Monday, Nov. 05, 1945
Diplomat
To controversial Yugoslavia the Vatican last week decided to send one of the Catholic Church's most controversial bishops, Joseph Patrick Hurley* of St. Augustine, Fla.
Relations between the Vatican and Belgrade have been shaky since Marshal Tito rose to power. A recent letter to Pope Pius XII from the Yugoslav Episcopate made them even worse. The letter accused the Tito Government of closing Catholic schools, suppressing all Catholic newspapers and substituting civil marriages for religious ceremonies. Since the war's end. the letter added, 243 Yugoslav priests had been killed, 169 imprisoned.
By appointing Bishop Hurley to its top diplomatic post in Belgrade, the Vatican took an unusual step. Except for Archbishop Paschal Robinson in Eire. Bishop Hurley will be the only papal nuncio who is not Italian.

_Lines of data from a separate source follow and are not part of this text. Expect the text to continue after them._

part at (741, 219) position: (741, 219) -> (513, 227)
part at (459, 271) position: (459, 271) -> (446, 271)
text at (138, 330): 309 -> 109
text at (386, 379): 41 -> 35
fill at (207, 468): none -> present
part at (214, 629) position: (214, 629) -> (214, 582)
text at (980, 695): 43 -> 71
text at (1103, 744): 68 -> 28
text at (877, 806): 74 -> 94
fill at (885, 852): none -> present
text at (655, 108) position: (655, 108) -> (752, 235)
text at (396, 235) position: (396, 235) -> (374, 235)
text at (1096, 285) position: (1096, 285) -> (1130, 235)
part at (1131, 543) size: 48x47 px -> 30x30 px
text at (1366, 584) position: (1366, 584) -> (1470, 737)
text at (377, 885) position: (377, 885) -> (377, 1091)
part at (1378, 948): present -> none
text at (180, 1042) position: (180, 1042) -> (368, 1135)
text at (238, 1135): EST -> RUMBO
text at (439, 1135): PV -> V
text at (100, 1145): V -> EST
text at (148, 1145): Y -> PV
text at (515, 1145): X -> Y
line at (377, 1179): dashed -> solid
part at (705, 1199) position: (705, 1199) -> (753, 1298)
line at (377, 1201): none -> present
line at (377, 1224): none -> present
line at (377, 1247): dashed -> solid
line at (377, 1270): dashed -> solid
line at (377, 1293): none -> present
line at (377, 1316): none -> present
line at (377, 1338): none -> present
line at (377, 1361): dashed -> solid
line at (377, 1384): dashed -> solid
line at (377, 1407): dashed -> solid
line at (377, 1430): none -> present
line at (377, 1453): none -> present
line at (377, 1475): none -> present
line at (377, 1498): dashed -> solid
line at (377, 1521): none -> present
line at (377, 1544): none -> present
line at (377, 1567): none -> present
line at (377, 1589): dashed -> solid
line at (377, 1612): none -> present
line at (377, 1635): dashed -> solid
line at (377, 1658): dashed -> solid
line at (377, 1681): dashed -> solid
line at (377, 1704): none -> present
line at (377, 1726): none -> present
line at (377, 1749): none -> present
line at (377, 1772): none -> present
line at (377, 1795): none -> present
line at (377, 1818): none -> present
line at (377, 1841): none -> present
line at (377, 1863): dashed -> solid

The Church assured itself of an honest, fearless representative in a country brimming with touchy problems. Before Pearl Harbor, Bishop Hurley was the most outspoken interventionist in the U.S. hierarchy. As early as the spring of 1941. he made enemies among fellow Catholics by labeling the Nazis the chief enemies of the U.S. and the Church, and attacking those who feared Communists more. Early in 1943, when the Army was faced with a shortage of Catholic chaplains, Hurley accused some of his fellow U.S. bishops of an "inability to face the facts."
Long accustomed to fact-facing, Bishop Hurley was not likely to change his ways in Belgrade.
*Not to be confused wth Patrick Jay Hurley (no kin), U.S. Ambassador to China.